The Atlantic View, 2010
When you get in the habit of looking for pictures, I don’t think your eyes ever relax. They’re always on the lookout. Maybe this sounds like a lot of unnecessary mental work to you. But I consider it a gift. And if you’re similarly “gifted,” you know exactly how I feel.
A friend of mine (a poet who always has a pen and index card in his pocket for just such occasions) used to refer to this ability of the brain to keep working on things after you’ve consciously put them aside as the “subconscious hit list.”
I wasn’t thinking about pictures the afternoon my wife and I joined here sister and brother-in-law for lunch at The Atlantic restaurant in Edgartown. I don’t remember what it was we’d been doing before lunchtime. But I do remember that whatever it was we were all in need of a few moments of relaxation and liquid therapy.
Maybe the relaxation’s the key.

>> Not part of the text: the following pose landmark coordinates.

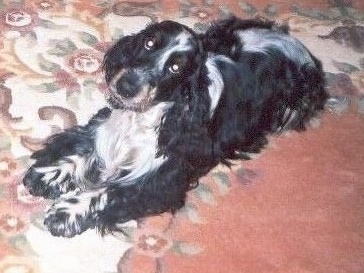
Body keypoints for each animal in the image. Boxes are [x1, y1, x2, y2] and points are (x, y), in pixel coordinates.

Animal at [24, 18, 328, 237]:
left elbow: (108, 192)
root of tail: (294, 42)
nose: (126, 86)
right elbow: (82, 149)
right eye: (149, 43)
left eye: (175, 67)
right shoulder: (108, 127)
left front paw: (66, 212)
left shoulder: (163, 178)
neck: (141, 120)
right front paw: (48, 174)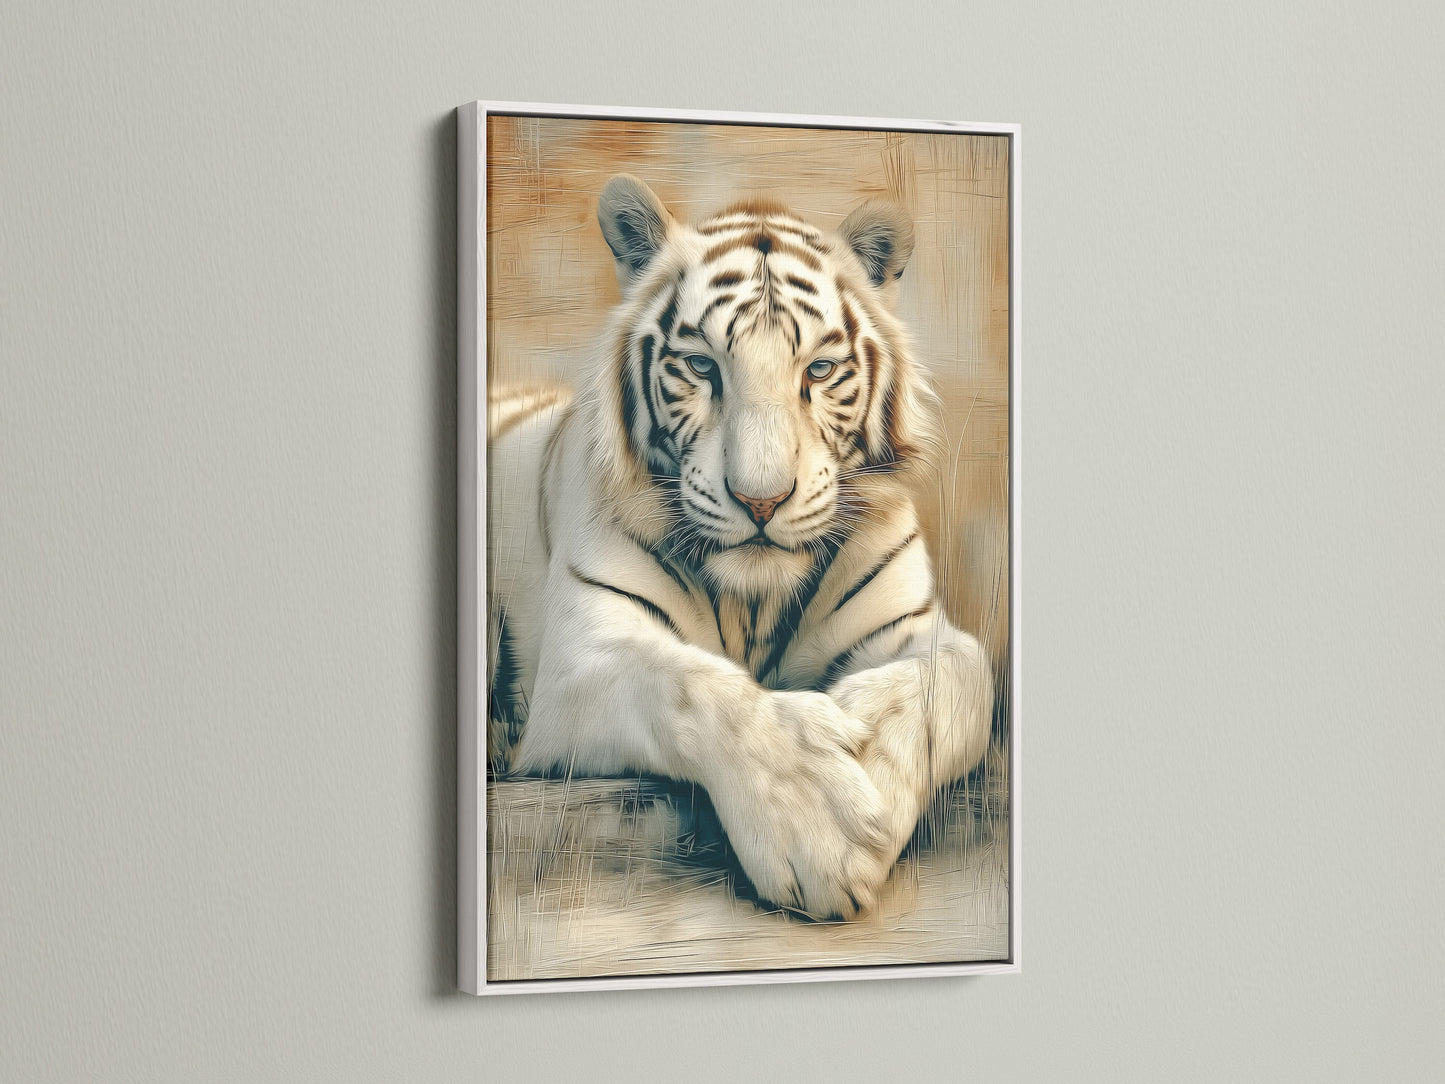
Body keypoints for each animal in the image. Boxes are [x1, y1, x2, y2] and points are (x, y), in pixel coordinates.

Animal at [487, 175, 993, 921]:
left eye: (819, 369)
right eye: (701, 366)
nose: (761, 501)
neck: (753, 600)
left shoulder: (915, 629)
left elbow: (957, 680)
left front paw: (868, 756)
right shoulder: (580, 663)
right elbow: (689, 685)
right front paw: (821, 824)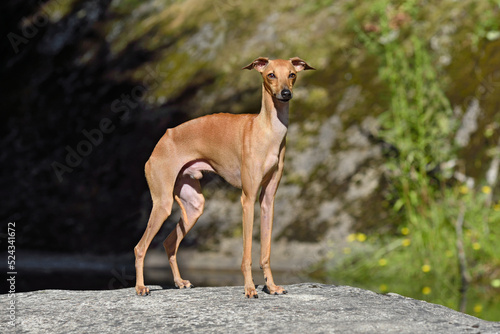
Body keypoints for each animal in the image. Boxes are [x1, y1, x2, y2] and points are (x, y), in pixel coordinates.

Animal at [135, 56, 314, 298]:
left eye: (292, 74)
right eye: (271, 75)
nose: (285, 94)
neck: (267, 130)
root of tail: (163, 139)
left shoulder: (267, 200)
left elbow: (266, 251)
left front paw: (271, 286)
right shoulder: (247, 199)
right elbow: (246, 253)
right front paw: (250, 289)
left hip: (193, 205)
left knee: (169, 242)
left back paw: (180, 282)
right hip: (162, 203)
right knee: (140, 247)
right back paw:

I don’t know. Once I stepped into the restaurant my eyes started seeing things that had me drawing the camera up to my eyes again and again.
The first thing I saw was the view shown above. The scene is the Edgartown harbor as seen through the plastic screen surrounding the outside deck of the restaurant. The plastic gave the view the kind of impressionistic feel I often like. (Click again on the image above and it will enlarge so that you’ll see what I mean.)
It was still chilly outside, so we asked to move indoors. The first thing I saw inside was this view, a good example of the “portal perspectives” I enjoy so much.
From The Atlantic, 2010
When we were finally seated and began to unwind, I noticed a planter just outside the window. My first shot of it, below, was purely information, not anything I’d want to keep.
From The Atlantic, 2010
The last shot, though, was the one I like most because it has this scene of the two flowers poking their faces up at the window as if to look in and see what we were having for lunch.
Chance Glances, 2010
Those are all great pix! I love the portal scene, too, and the flowers are a surprise there. Lovely. Looks like a beautiful spot. I'd say you have an artist's eye.